WASHINGTON - Jim Hansen made a career in Congress driving environmentalists bonkers. Maybe he hasn't had his fill yet.

Hansen, who represented Utah for 22 years in the U.S. House, is among a handful of people who have been mentioned as a possible replacement for departing Interior Secretary Gale Norton.

"If I was asked to be secretary, of course you'd take it," Hansen said in an interview, but he doesn't anticipate a call from the White House anytime soon.

"On the one hand, it would be extremely interesting. On the other hand, it would be a lot of work," said the 73-year-old Hansen. "You've got a ton of problems there. But I think someone's got to take the bull by the horns on a lot of those things and come up with a good, moderate, reasonable position."

Certainly, Hansen is not a front-runner. That distinction most likely belongs to Idaho Gov. Dirk Kempthorne.

While the White House has declined to fuel speculation with names of possible Norton successors, Bush Chief of Staff Andrew Card told The Denver Post that the next secretary would probably be a Westerner.

Even if it is remote, the prospect of Hansen at the helm of the agency that oversees more than 500 million acres of federal land could cause some sleepless nights for the green crowd.

"Clearly we don't see eye to eye with the congressman on a variety of issues related to public-lands management," said Lawson LeGate, southwest regional director for the Sierra Club.

But Rep. Rob Bishop, R-Utah, who took Hansen's place in Congress, said his predecessor would be "a perfect fit."

"No one could be nominated who knows the issues better," Bishop said. "As a businessman and longtime congressman, he has the skills to manage a department and work the Hill. And he has an appreciation for the land."

Hansen has been mentioned in several articles speculating about possible Interior Department successors to Norton.

Former Rep. Scott McInnis, R-Colo., told The Denver Post that Hansen would be a logical pick but could spark a tough confirmation fight.

Hansen said McInnis, who also has been rumored as a possible candidate, only said that because he doesn't want to do it.

"My crystal ball needs a lot of cleaning," LeGate said. "[But] I'd be surprised if [Hansen] was at the top of the list."
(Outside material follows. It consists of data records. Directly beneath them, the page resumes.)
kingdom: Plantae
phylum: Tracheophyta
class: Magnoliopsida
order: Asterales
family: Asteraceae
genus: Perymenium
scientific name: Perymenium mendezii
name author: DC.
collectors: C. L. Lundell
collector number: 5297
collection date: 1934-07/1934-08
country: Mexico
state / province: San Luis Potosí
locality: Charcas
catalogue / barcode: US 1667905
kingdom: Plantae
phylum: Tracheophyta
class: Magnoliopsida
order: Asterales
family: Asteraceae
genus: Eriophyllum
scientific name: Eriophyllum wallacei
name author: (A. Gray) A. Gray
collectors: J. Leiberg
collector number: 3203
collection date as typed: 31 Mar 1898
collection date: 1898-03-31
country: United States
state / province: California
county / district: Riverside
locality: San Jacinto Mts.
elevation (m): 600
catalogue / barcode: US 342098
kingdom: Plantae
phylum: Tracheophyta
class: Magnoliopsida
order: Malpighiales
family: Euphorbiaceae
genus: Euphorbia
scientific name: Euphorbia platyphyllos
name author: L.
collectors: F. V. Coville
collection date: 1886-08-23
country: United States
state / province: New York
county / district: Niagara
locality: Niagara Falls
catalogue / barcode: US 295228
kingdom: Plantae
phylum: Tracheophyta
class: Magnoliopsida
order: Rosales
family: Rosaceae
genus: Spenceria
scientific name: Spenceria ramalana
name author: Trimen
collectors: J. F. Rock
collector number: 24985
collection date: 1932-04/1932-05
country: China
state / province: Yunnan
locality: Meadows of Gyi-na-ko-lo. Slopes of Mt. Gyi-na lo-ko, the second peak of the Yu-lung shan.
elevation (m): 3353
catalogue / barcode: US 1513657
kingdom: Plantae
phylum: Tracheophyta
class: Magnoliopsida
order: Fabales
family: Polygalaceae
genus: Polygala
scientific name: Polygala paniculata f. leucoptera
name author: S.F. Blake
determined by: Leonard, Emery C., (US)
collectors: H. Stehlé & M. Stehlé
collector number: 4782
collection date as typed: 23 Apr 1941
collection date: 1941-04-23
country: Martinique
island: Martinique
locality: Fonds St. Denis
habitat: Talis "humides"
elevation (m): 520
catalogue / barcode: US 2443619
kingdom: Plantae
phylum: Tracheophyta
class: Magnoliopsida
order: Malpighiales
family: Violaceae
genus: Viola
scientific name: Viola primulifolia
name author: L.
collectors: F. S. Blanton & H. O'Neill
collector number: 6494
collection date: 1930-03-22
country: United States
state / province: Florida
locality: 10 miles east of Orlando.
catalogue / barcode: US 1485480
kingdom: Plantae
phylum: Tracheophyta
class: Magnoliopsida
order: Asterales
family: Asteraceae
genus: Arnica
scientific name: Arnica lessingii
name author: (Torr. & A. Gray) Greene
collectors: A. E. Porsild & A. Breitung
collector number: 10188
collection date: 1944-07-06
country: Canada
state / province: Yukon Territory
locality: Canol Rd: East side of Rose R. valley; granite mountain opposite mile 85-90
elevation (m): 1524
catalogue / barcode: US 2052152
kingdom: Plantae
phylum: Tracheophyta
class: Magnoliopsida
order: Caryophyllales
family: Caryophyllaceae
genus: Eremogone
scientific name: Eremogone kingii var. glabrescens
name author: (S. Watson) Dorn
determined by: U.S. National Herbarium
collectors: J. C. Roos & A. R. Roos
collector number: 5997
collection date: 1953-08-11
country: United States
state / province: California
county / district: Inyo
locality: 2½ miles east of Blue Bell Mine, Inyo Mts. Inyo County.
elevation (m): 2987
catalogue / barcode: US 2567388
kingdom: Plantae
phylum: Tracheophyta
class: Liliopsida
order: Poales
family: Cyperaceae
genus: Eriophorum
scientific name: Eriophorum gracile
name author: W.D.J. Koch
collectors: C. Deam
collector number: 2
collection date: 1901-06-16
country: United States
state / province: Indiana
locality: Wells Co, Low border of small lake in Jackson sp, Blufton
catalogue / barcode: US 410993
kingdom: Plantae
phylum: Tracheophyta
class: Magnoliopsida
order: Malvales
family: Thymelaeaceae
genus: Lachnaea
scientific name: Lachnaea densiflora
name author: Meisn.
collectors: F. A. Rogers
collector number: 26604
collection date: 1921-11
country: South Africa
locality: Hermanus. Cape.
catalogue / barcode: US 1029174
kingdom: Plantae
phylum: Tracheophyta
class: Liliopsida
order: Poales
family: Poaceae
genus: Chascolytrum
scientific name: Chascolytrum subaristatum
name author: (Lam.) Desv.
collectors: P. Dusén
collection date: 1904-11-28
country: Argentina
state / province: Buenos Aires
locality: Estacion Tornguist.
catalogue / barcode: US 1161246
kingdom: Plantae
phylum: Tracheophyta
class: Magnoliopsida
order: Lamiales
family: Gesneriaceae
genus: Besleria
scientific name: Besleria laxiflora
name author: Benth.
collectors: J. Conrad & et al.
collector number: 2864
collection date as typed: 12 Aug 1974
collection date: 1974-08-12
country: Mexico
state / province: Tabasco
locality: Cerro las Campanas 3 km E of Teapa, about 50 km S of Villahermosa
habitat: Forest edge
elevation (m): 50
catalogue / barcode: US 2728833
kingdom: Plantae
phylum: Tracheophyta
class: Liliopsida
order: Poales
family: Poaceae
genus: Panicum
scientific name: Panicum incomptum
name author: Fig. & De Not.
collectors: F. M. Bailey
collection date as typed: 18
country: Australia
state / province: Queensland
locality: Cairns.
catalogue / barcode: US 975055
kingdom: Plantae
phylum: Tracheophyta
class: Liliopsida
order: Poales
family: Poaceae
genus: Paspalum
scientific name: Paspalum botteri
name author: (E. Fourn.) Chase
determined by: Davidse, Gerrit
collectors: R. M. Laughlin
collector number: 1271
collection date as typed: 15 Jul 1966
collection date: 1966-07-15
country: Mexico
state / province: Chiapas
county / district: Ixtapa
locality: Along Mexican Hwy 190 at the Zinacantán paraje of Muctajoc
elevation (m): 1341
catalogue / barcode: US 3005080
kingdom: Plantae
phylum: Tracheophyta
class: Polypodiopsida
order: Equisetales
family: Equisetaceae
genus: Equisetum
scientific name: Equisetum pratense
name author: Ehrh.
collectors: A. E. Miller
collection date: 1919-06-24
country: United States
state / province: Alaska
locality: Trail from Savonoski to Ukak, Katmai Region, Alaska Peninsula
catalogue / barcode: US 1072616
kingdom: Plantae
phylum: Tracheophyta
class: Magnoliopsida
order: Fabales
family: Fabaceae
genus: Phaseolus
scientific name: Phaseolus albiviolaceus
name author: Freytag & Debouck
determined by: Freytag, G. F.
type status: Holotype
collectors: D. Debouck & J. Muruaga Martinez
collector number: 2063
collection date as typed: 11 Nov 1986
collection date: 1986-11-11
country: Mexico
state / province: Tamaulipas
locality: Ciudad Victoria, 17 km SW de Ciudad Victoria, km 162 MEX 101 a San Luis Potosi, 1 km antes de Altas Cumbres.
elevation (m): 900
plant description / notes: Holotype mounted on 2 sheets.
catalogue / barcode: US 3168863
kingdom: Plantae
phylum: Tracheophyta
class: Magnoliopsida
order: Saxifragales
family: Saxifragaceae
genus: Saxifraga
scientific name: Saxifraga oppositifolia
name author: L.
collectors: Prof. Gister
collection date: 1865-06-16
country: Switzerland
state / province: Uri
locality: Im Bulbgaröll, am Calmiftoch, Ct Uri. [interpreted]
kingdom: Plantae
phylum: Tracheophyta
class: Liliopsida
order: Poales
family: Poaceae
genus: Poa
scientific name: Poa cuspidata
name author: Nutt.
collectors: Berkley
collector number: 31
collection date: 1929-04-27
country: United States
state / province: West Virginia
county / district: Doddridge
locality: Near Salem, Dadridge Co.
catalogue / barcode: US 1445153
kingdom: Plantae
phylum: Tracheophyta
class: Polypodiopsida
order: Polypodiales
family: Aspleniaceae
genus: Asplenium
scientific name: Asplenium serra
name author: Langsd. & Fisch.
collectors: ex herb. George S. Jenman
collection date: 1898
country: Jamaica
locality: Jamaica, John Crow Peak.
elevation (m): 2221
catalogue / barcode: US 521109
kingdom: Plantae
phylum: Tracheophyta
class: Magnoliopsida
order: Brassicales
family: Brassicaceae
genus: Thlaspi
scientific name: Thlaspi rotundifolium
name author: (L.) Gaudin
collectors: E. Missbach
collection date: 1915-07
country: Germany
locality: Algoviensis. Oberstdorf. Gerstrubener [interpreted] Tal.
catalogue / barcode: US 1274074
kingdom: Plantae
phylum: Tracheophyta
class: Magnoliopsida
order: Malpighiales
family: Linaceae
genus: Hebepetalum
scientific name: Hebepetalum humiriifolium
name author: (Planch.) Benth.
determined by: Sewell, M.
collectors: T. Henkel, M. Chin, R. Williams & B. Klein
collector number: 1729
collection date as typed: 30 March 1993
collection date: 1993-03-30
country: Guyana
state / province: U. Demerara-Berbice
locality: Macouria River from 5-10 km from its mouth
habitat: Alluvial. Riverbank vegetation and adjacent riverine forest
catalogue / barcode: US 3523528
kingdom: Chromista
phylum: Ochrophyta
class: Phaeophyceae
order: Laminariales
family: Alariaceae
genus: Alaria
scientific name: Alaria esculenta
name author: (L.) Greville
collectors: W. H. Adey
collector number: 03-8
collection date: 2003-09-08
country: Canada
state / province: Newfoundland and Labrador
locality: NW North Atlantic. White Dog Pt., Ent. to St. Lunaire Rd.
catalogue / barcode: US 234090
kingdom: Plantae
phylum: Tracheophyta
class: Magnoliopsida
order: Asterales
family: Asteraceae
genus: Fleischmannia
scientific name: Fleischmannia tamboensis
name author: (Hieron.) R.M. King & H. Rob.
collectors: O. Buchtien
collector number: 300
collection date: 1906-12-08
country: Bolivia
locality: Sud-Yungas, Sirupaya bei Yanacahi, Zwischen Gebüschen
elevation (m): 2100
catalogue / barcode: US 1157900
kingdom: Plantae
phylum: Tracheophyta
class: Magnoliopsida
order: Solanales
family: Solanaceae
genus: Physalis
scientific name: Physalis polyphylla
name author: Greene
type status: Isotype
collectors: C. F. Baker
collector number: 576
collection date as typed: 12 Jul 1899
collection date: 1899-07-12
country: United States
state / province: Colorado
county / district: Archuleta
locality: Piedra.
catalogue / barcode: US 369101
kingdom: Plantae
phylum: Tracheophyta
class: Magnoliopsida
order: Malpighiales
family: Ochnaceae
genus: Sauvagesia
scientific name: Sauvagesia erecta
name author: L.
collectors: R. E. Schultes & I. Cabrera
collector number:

Kempthorne is the name most commonly mentioned by those following the issue.

Others in the mix include Colorado Gov. Bill Owens and former Colorado Sen. Ben Nighthorse Campbell, who was endorsed in a letter to the president Tuesday by Colorado Sen. Wayne Allard.

Hansen spent two decades on the House Resources Committee, which handles Interior Department issues, retiring as chairman of the committee. In that time, he fought bitterly against designating millions of acres of wilderness in Utah and decried the Grand Staircase-Escalante National Monument designation in the state.

He still mocks an environmental group's proposal to drain Lake Powell as a pinnacle of stupidity.

As Bishop points out, Hansen was also the last Utah congressman to get wilderness created in the state before Bishop got a new area designated last year to block nuclear-waste storage in the state - an idea hatched by Hansen.

A former House Ethics Committee chairman, Hansen would potentially be an asset for a department under a shadow because of dealings with disgraced lobbyist Jack Abramoff.

Hansen is in the last month of his tenure on the Base Realignment and Closure Commission, which recommended closing or scaling back scores of military bases and is now drafting a plan to simplify the next round of closures, should one be ordered by Congress.

He has a consulting and lobbying business with his son but said he would have to "cut the ties" in the unlikely event the Interior post is offered.

Scott Groene, executive director of the Southern Utah Wilderness Alliance, which sparred for years with Hansen over public-land protection, said no matter whom the Bush administration picks "it will make all the difference of rotating bald tires."

He said the new secretary will continue the administration's policy of rolling back conservation policies.

"This administration has divided the West with its push for energy development over all other uses, and you'd hope they could make a selection to heal that rift," Groene said. "Many of the names tossed around, such as Jim's, would do nothing to heal that rift."